Walt Disney reported strong growth at its Disney Plus streaming service in its latest quarter, drawing a sharp contrast with the recent subscriber declines experienced by industry leader Netflix.
Disney added 7.9mn new subscribers, well above projections of about 5mn. That healthy increase came just weeks after Netflix warned it would lose 2mn subscribers in the current quarter, sparking a sharp sell-off in its shares and raising concerns about the potential size of the global video streaming market.
Disney’s theme parks division also had a strong rebound, where quarterly revenue more than doubled year on year to $ 6.6bn, beating Wall Street projections.
Disney Plus reached 137.7mn subscribers, while the company’s total number of streaming subscribers – including Disney Plus, ESPN Plus and Hulu – reached 205mn in the period. Bob Chapek, the group’s chief executive, said Disney Plus is on track to meet its target of 230mn-260mn subscribers by 2024.
But Christine McCarthy, Disney’s chief financial officer, tempered expectations for streaming growth in the second half of the year. “The first half came in better than expected, so that delta that we had initially anticipated may not be as large,” she said. “But we still do expect an increase in the second half to exceed the first half.”
The company’s shares were down 3 per cent in after-hours trading. Disney shares has fallen more than 40 per cent over the past year, underperforming the S&P 500 stock index, which has lost about 5.2 per cent over the past year.
Disney has been weathering its worst public relations crisis in years over a new law in Florida that restricts discussion of LGBTQ issues in state elementary schools.
Chapek, under pressure from employees, issued a statement condemning the legislation, prompting a backlash from Ron DeSantis, Florida’s Republican governor. DeSantis has since signed a law revoking the company’s special tax district around its Disney World theme park that had been in place since 1967.
Disney reported revenue of $ 19.2bn in the quarter, up 23 per cent from $ 15.6bn a year earlier, but missing estimates because it had to pay $ 1bn for early termination of rights for TV shows and films. It also took a $ 195mn impairment charge on its Russia assets.
Disney’s earnings per share of $ 1.08 fell short of Wall Street forecasts of $ 1.19 because of an increase in the effective tax rate on foreign earnings. Net income from continuing operations fell 48 per cent year on year, to $ 470mn from $ 912mn.
Analysts expected its theme parks – which were badly hit during the pandemic – to mount a strong recovery this year, led by the US. Operating income at the theme parks unit reached $ 3.7bn in the quarter, up 50 per cent from a year earlier.
During the pandemic, the company replaced its FastPass service with Disney Genie, which allows customers to skip the queue for a fee. Chapek said such improvements had helped per capita spending at US parks rise more than 40 per cent from the pre-pandemic levels seen in 2019. “Our domestic parks were a standout,” he said.
But the company warned that closures at its Asia theme parks, including Hong Kong and Shanghai, could cut operating income by up to $ 350mn in the third quarter.
In the streaming business, investors have focused on costs as competition has sent content budgets skyrocketing.

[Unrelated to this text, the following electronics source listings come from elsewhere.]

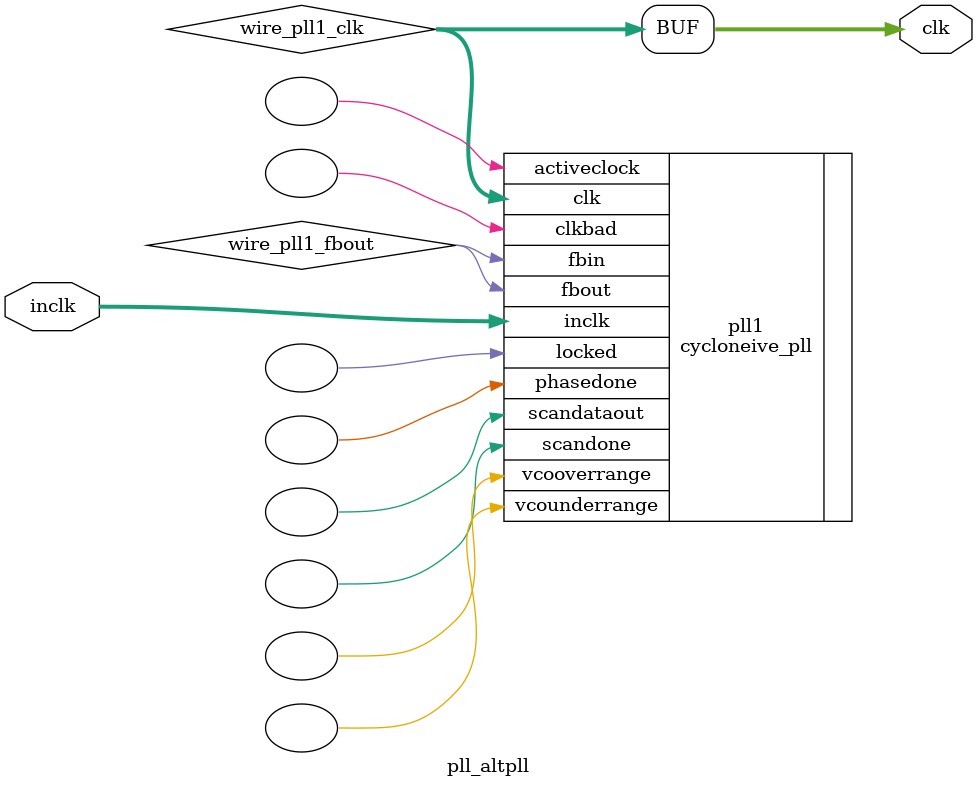
<source format=v>






//synthesis_resources = cycloneive_pll 1 
//synopsys translate_off
`timescale 1 ps / 1 ps
//synopsys translate_on
module  pll_altpll
	( 
	clk,
	inclk) /* synthesis synthesis_clearbox=1 */;
	output   [4:0]  clk;
	input   [1:0]  inclk;
`ifndef ALTERA_RESERVED_QIS
// synopsys translate_off
`endif
	tri0   [1:0]  inclk;
`ifndef ALTERA_RESERVED_QIS
// synopsys translate_on
`endif

	wire  [4:0]   wire_pll1_clk;
	wire  wire_pll1_fbout;

	cycloneive_pll   pll1
	( 
	.activeclock(),
	.clk(wire_pll1_clk),
	.clkbad(),
	.fbin(wire_pll1_fbout),
	.fbout(wire_pll1_fbout),
	.inclk(inclk),
	.locked(),
	.phasedone(),
	.scandataout(),
	.scandone(),
	.vcooverrange(),
	.vcounderrange()
	`ifndef FORMAL_VERIFICATION
	// synopsys translate_off
	`endif
	,
	.areset(1'b0),
	.clkswitch(1'b0),
	.configupdate(1'b0),
	.pfdena(1'b1),
	.phasecounterselect({3{1'b0}}),
	.phasestep(1'b0),
	.phaseupdown(1'b0),
	.scanclk(1'b0),
	.scanclkena(1'b1),
	.scandata(1'b0)
	`ifndef FORMAL_VERIFICATION
	// synopsys translate_on
	`endif
	);
	defparam
		pll1.bandwidth_type = "auto",
		pll1.clk0_divide_by = 1,
		pll1.clk0_duty_cycle = 50,
		pll1.clk0_multiply_by = 2,
		pll1.clk0_phase_shift = "0",
		pll1.compensate_clock = "clk0",
		pll1.inclk0_input_frequency = 20000,
		pll1.operation_mode = "normal",
		pll1.pll_type = "auto",
		pll1.lpm_type = "cycloneive_pll";
	assign
		clk = {wire_pll1_clk[4:0]};
endmodule //pll_altpll
//VALID FILE

</source>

Chapek said Disney is “carefully watching content cost growth”. But he added that “great content is going to drive our subscriptions, and those will drive our profitability”. The company said it will cut overall film and TV spending by $ 1bn to $ 32bn this year.
Disney has a strong theatrical slate ahead, with Pixar’s Lightyearthe latest in its Toy Story franchise, and sequels to Black Panther and Avatar, the highest-grossing film of all time, set for release at the end of the year. Its latest Marvel film, Dr Strange in the Multiverse of Madness, grossed $ 185mn in the US after its release on May 6.
Chapek said the company was far along in its plans to launch an advertising-supported version of Disney Plus. Netflix last month said it was exploring the launch of an advert-supported tier, a step that co-chief executive Reed Hastings had long opposed. Netflix has not publicly said when it will be ready to launch the service.